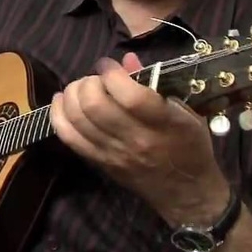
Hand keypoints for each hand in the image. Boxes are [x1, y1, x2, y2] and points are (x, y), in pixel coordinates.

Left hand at [50, 53, 229, 225]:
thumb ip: (156, 83)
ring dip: (73, 94)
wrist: (185, 192)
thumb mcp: (186, 110)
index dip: (112, 74)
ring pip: (77, 119)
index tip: (109, 65)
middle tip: (97, 78)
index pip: (129, 95)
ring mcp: (114, 153)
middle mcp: (136, 140)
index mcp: (163, 123)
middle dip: (89, 82)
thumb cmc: (191, 145)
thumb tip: (126, 60)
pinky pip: (69, 138)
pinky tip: (62, 101)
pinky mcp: (100, 163)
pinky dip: (60, 115)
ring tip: (82, 87)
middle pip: (95, 106)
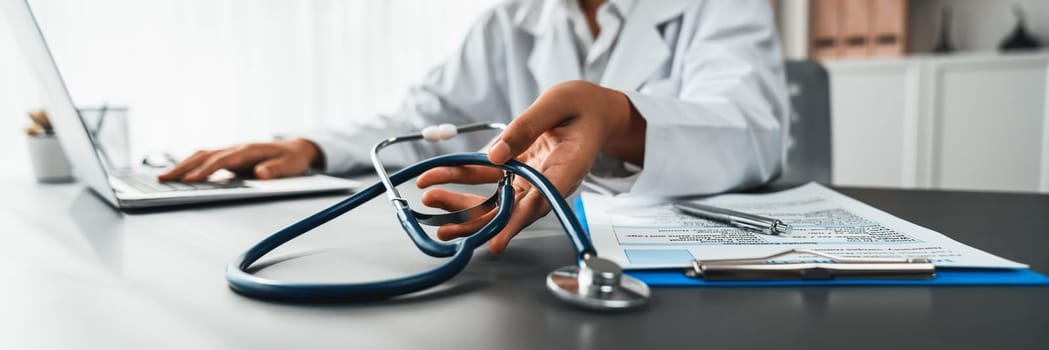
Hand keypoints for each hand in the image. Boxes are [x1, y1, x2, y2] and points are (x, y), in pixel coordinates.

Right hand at [157, 138, 322, 181]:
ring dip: (182, 165)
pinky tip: (180, 175)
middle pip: (204, 155)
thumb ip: (275, 170)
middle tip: (163, 179)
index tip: (190, 180)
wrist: (297, 149)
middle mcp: (236, 148)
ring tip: (163, 178)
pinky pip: (207, 160)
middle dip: (182, 166)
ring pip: (202, 155)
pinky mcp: (230, 157)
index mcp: (248, 150)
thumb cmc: (292, 159)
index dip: (205, 170)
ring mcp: (232, 151)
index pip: (221, 160)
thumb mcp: (289, 166)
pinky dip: (191, 165)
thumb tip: (260, 173)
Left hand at [416, 80, 645, 253]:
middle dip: (475, 219)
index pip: (541, 201)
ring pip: (494, 199)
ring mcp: (532, 179)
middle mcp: (548, 182)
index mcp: (567, 168)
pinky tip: (436, 178)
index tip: (496, 243)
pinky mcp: (519, 171)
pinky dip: (461, 179)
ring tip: (429, 198)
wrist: (594, 110)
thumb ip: (527, 126)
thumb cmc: (583, 105)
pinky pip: (487, 178)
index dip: (517, 224)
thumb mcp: (556, 103)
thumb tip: (496, 154)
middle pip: (510, 210)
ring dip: (461, 202)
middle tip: (444, 228)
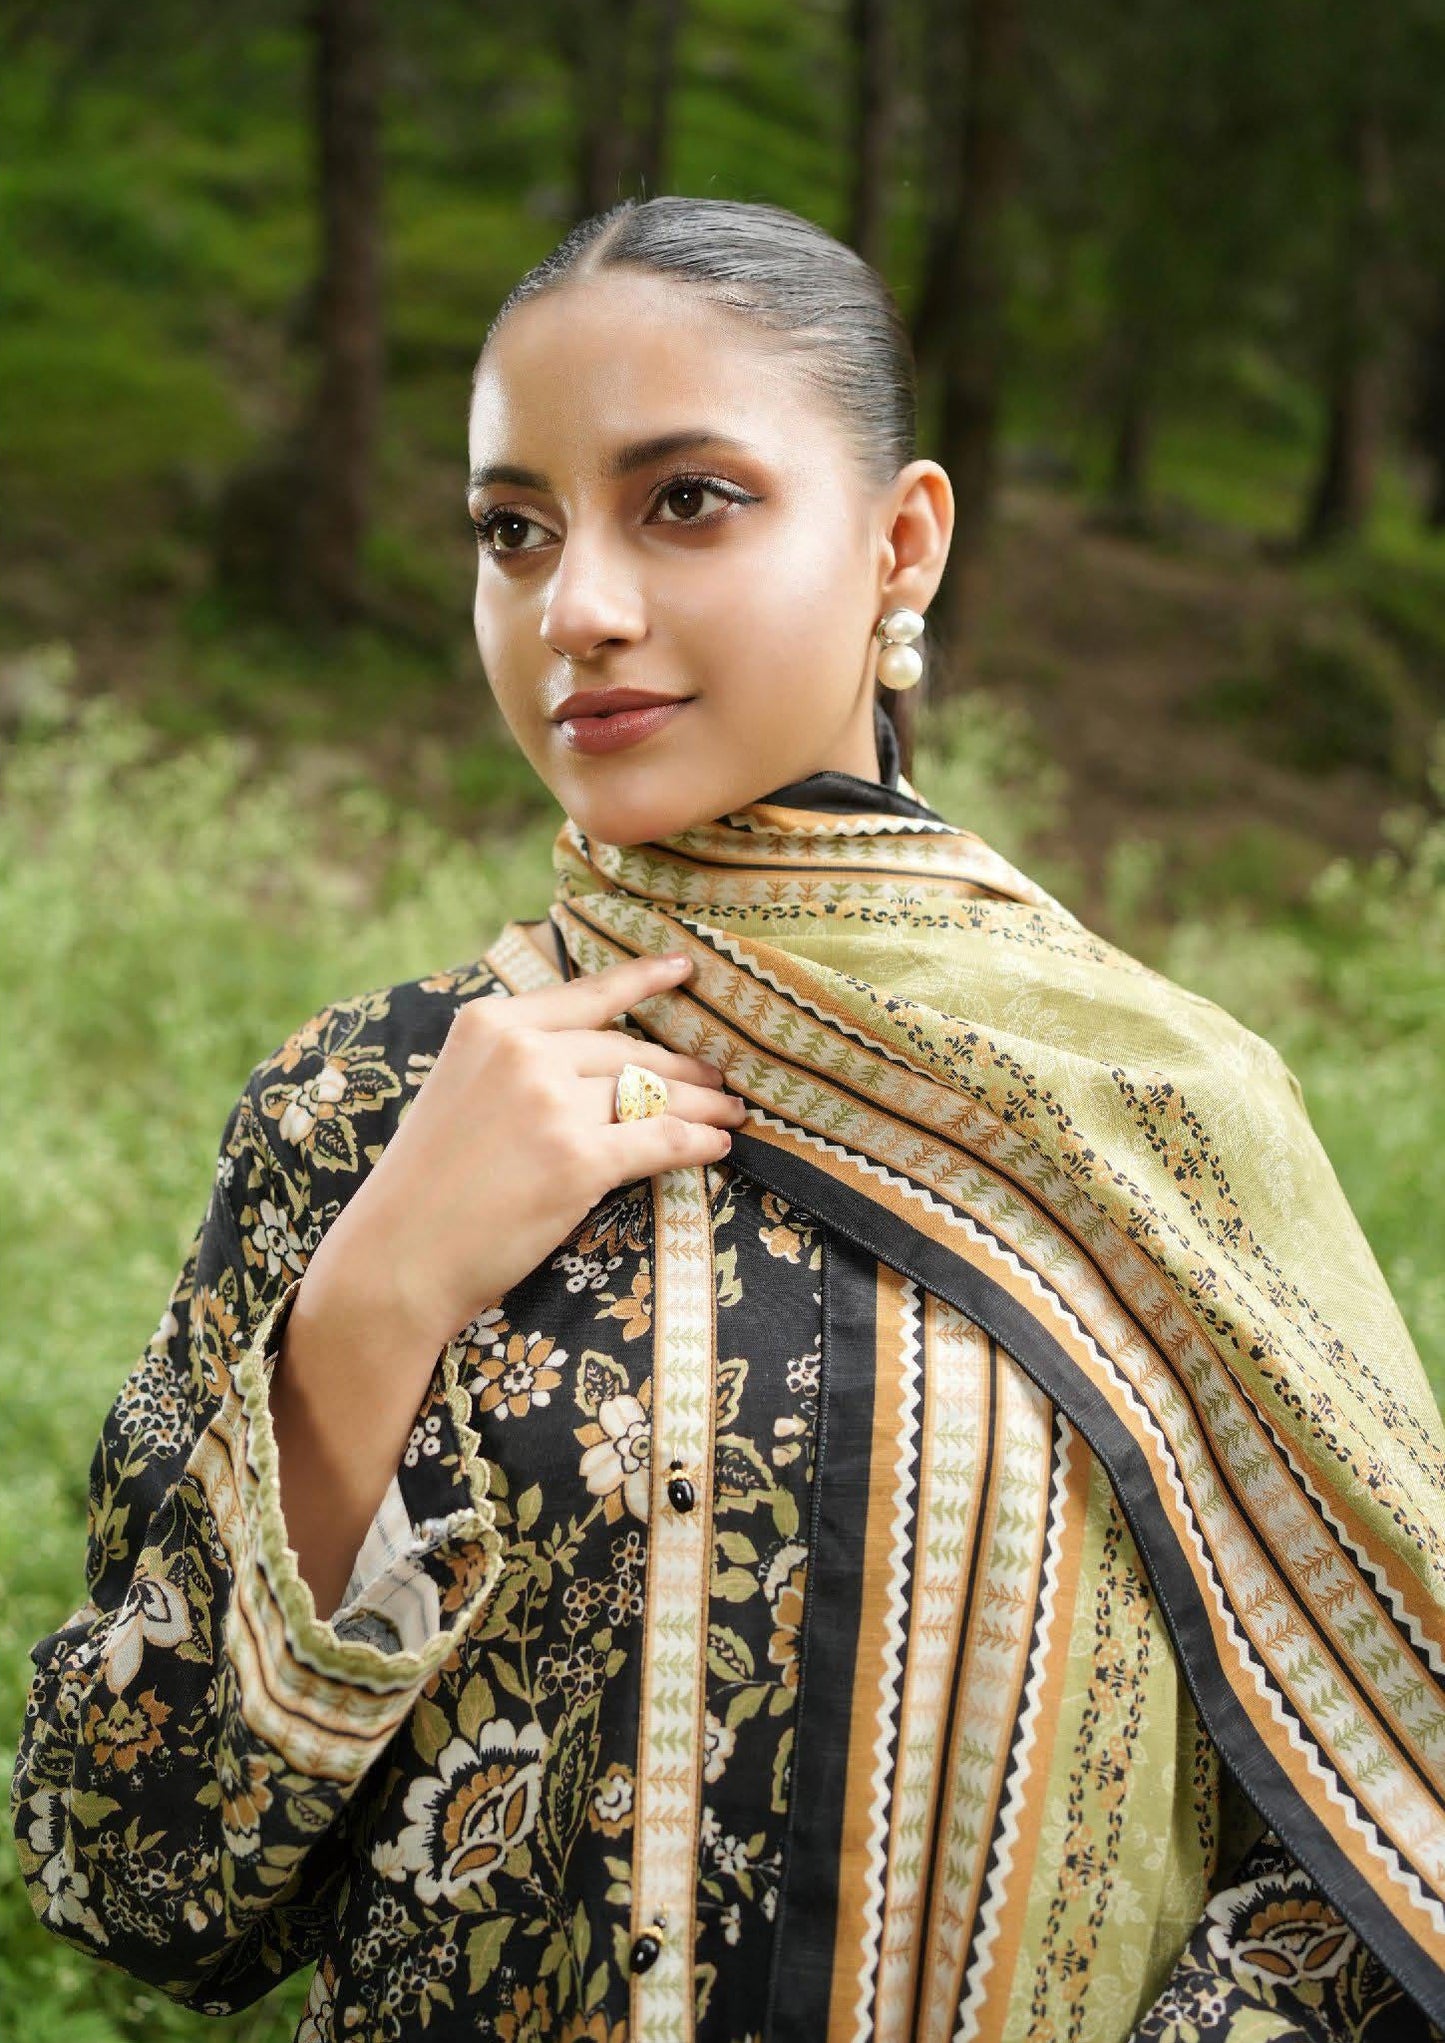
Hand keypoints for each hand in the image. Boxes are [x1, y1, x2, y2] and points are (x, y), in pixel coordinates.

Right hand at [299, 952, 743, 1352]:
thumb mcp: (459, 1092)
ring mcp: (552, 1104)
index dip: (643, 980)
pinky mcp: (579, 1160)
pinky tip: (717, 1146)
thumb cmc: (426, 1188)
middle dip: (682, 1069)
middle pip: (628, 1052)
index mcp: (490, 1025)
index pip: (586, 995)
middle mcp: (523, 1053)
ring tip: (729, 1113)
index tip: (684, 968)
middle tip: (718, 1078)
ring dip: (702, 1105)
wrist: (397, 1259)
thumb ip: (517, 1065)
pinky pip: (662, 1139)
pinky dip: (698, 1143)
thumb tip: (603, 1066)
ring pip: (653, 1094)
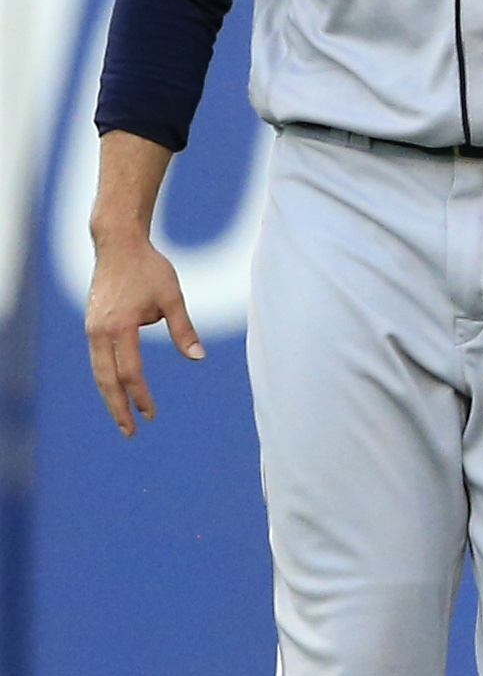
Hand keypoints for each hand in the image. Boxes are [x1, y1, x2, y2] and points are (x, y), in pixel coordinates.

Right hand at [85, 232, 203, 435]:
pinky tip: (116, 389)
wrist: (118, 244)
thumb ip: (183, 329)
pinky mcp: (91, 324)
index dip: (141, 395)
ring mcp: (92, 328)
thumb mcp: (172, 297)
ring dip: (110, 396)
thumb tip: (198, 357)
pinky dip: (106, 377)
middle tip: (129, 432)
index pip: (130, 372)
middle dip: (118, 407)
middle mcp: (99, 331)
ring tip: (122, 417)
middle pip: (106, 380)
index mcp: (120, 327)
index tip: (150, 413)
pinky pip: (97, 359)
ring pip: (98, 371)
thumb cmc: (149, 268)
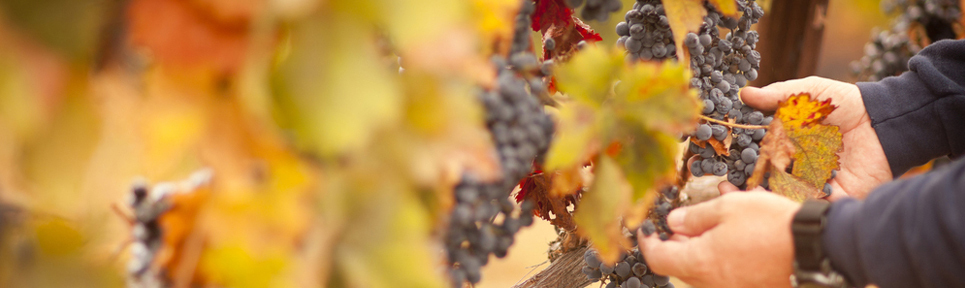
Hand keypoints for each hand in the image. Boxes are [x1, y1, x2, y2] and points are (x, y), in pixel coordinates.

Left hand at [639, 191, 799, 287]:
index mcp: (701, 263)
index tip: (646, 229)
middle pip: (681, 266)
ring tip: (716, 220)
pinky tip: (736, 233)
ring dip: (703, 246)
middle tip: (684, 221)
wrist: (818, 248)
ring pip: (704, 269)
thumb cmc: (773, 225)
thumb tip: (672, 223)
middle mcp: (713, 283)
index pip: (658, 259)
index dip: (647, 242)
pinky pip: (726, 273)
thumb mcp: (728, 208)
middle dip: (678, 243)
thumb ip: (694, 217)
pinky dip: (723, 254)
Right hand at [728, 76, 891, 199]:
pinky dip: (787, 206)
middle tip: (720, 186)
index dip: (732, 160)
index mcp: (786, 144)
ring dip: (757, 199)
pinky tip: (770, 202)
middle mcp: (795, 166)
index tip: (712, 162)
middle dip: (737, 186)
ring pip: (778, 197)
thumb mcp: (808, 93)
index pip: (753, 156)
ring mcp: (812, 183)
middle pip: (760, 181)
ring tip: (740, 197)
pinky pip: (806, 205)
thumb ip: (778, 95)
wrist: (883, 120)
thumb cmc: (845, 103)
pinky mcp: (831, 196)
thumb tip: (744, 93)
_ _ _
Nothing but the lines from the one with "pinky pip: (97, 359)" up to and including the one with "thumb ip: (694, 217)" should be printed, exactly as they read above. Please keep the pictures out.

pinky pip: (97, 359)
ring pip: (98, 371)
thumb cmc: (149, 268)
Hand keypoints for each hand in the image. Boxes are [x1, y1, x2, y2] and points are (x, y), in pixel coordinates.

Left hand at [639, 191, 799, 287]:
index mcp: (701, 263)
index tip: (646, 229)
middle pip: (681, 266)
ring tip: (716, 220)
pinky tip: (736, 233)
ring dip: (703, 246)
middle tip: (684, 221)
wrist: (818, 248)
ring pip: (704, 269)
thumb cmc: (773, 225)
thumb tip: (672, 223)
middle mcp: (713, 283)
index pip: (658, 259)
index dip: (647, 242)
pinky pip: (726, 273)
thumb mcp: (728, 208)
middle dip: (678, 243)
thumb ip: (694, 217)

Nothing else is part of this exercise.